_Your goal_: In the commentary on the Kay Review below, print the passage from "And when performance" to "the other way." word for word.

_Text segment_:
Segment Open

Commissioned in June by the secretary of state for business Vince Cable, the Kay Review is charged to assess investment into UK equity markets and whether equity market participants (asset managers and investors) are guilty of short-termism, among other things.

Despite the fact it missed the closing date by five days – Professor John Kay kindly gave an extension – the IMA said it is happy with the body of evidence it has put forward for consideration.

As a representative of the asset management industry, with members’ AUM totalling £4trn, the input from the IMA ought to be taken seriously.

But let us not forget that it is an industry body and one that is bankrolled with the fees from its members.

Let’s take a look at this from an objective perspective: A company’s main aim is to make money, an asset management firm’s main aim is to make money, and an investor’s main aim is to make money. So far, so aligned.

What happens when one party’s pursuit of this aim clashes with another’s though?

If a company starts feeling strapped for cash so cuts or stops paying its dividend, asset managers will longer make the money they hoped/counted on and neither will the investor.

The permutations of this equation are multiple, but clearly investors, asset managers and companies, while sharing a common aim are not necessarily aligned.

Of the three, perhaps the investor/asset manager interests are the most closely linked. The IMA said: "Only by delivering sound performance over the long-term will asset managers retain their clients."

And when performance fees are thrown into the mix, asset managers are most definitely on the same page as their investors. The only problem there is when they achieve the shared interest of outperformance, managers reap greater rewards and a greater percentage of their investors’ capital, which would be fine if they paid a penalty when the performance fell the other way.

With regards to the short-termism accusations, the jury is still out. But a survey conducted by Schroders today revealed one in six UK investors check their investment performance every day, something that is sure to have increased in these months of super volatility.

The idea of buy and hold may well be on the way out, as markets heave to and fro at the merest hint of a policy change.

Whether this is driven by investors’ nerves, asset managers trying to find a way to outperform the market, or most likely a combination of both, is far from clear.

Segment Closed

_Data excerpts_:
Segment Open

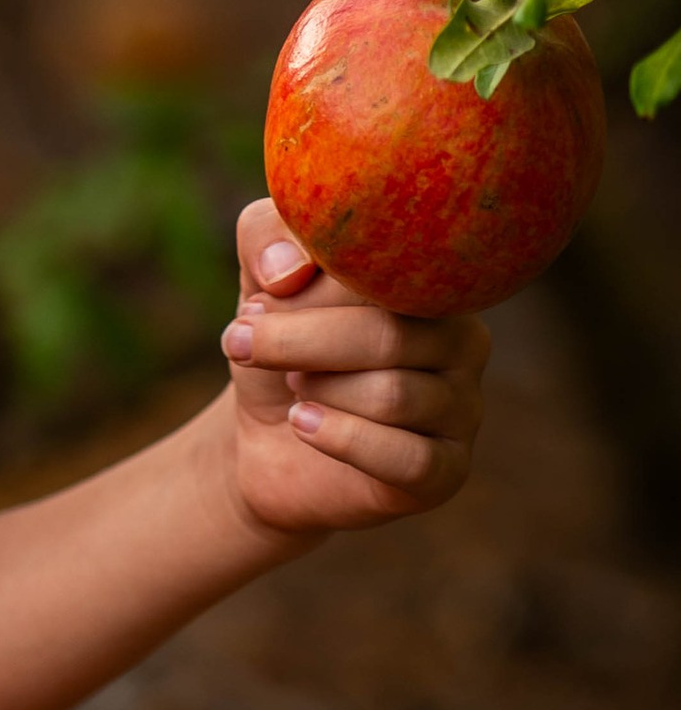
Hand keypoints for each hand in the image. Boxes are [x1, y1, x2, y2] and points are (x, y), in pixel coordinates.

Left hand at [220, 197, 486, 537]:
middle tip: (245, 344)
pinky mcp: (447, 471)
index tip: (255, 302)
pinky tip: (303, 425)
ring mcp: (463, 409)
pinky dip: (343, 439)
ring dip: (319, 390)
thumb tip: (289, 270)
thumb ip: (267, 238)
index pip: (389, 272)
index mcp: (432, 284)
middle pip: (389, 336)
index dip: (312, 288)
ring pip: (392, 397)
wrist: (268, 437)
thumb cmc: (281, 347)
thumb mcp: (261, 280)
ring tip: (294, 388)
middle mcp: (464, 342)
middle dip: (300, 341)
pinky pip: (407, 458)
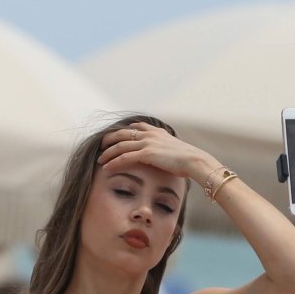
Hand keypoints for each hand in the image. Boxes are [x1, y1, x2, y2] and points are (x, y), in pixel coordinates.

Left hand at [96, 122, 217, 183]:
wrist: (194, 161)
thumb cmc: (189, 160)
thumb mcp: (176, 151)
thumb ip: (167, 151)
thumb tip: (168, 158)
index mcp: (157, 132)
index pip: (138, 126)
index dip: (125, 130)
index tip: (117, 135)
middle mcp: (150, 134)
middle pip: (123, 133)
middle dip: (110, 139)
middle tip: (101, 146)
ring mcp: (148, 143)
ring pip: (121, 145)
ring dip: (108, 152)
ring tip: (100, 159)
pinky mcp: (147, 153)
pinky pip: (125, 157)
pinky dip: (114, 162)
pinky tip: (106, 167)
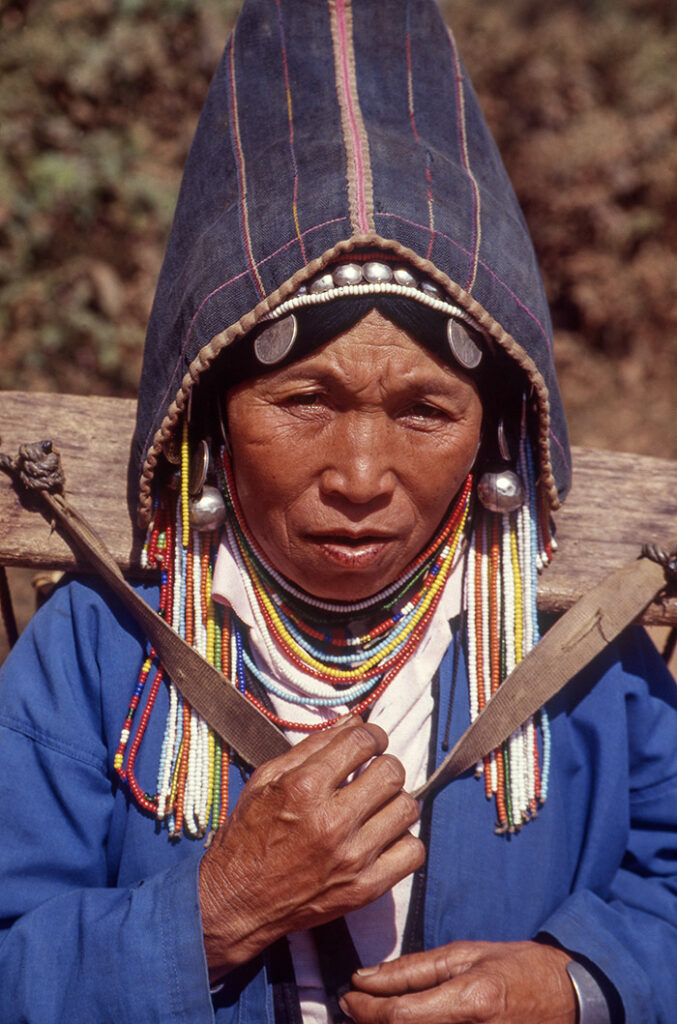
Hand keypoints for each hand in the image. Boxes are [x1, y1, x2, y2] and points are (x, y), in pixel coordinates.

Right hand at [199, 717, 422, 978]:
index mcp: (304, 788)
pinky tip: (382, 837)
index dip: (372, 735)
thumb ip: (313, 746)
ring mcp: (352, 858)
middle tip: (372, 772)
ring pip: (407, 809)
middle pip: (392, 772)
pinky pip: (412, 852)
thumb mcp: (266, 779)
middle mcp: (332, 821)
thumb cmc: (247, 835)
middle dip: (384, 764)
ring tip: (376, 806)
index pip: (362, 742)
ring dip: (394, 801)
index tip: (371, 741)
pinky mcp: (365, 888)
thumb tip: (355, 721)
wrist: (237, 901)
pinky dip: (403, 841)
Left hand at [340, 940, 575, 1022]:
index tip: (347, 996)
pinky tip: (404, 1023)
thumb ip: (413, 970)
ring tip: (375, 1015)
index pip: (400, 1016)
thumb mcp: (465, 955)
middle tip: (355, 1006)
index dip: (365, 1010)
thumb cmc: (518, 968)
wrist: (569, 998)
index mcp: (470, 1002)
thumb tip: (365, 978)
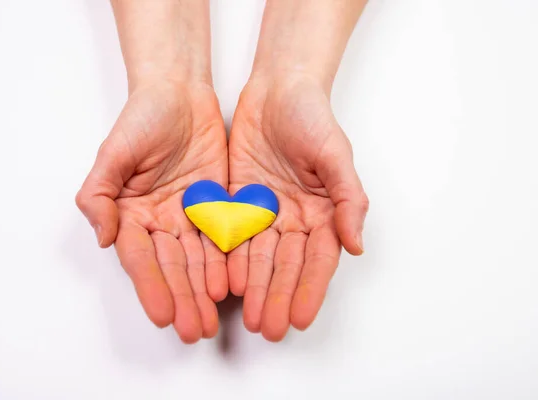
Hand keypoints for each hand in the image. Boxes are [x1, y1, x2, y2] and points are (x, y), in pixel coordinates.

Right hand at [76, 80, 227, 342]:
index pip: (141, 258)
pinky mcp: (216, 205)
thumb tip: (103, 238)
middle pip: (171, 266)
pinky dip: (226, 261)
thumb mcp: (113, 153)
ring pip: (198, 259)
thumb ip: (99, 195)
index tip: (161, 315)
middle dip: (181, 299)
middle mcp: (160, 220)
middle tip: (192, 330)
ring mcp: (189, 215)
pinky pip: (222, 238)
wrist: (180, 93)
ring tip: (211, 320)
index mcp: (131, 213)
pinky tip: (231, 285)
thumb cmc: (142, 118)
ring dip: (203, 291)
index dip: (151, 286)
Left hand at [227, 75, 368, 340]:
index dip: (309, 289)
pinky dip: (231, 259)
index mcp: (323, 212)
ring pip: (259, 257)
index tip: (299, 318)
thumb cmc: (313, 118)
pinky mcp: (238, 201)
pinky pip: (233, 235)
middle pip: (286, 265)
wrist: (278, 90)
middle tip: (269, 329)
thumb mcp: (336, 155)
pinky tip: (226, 282)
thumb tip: (358, 245)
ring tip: (249, 318)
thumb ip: (349, 200)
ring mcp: (265, 212)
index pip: (317, 260)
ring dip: (255, 288)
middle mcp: (295, 218)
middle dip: (278, 297)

Segment Closed

_Task output_:
And when performance fees are thrown into the mix, asset managers are most definitely on the same page as their investors. The only problem there is when they achieve the shared interest of outperformance, managers reap greater rewards and a greater percentage of their investors’ capital, which would be fine if they paid a penalty when the performance fell the other way.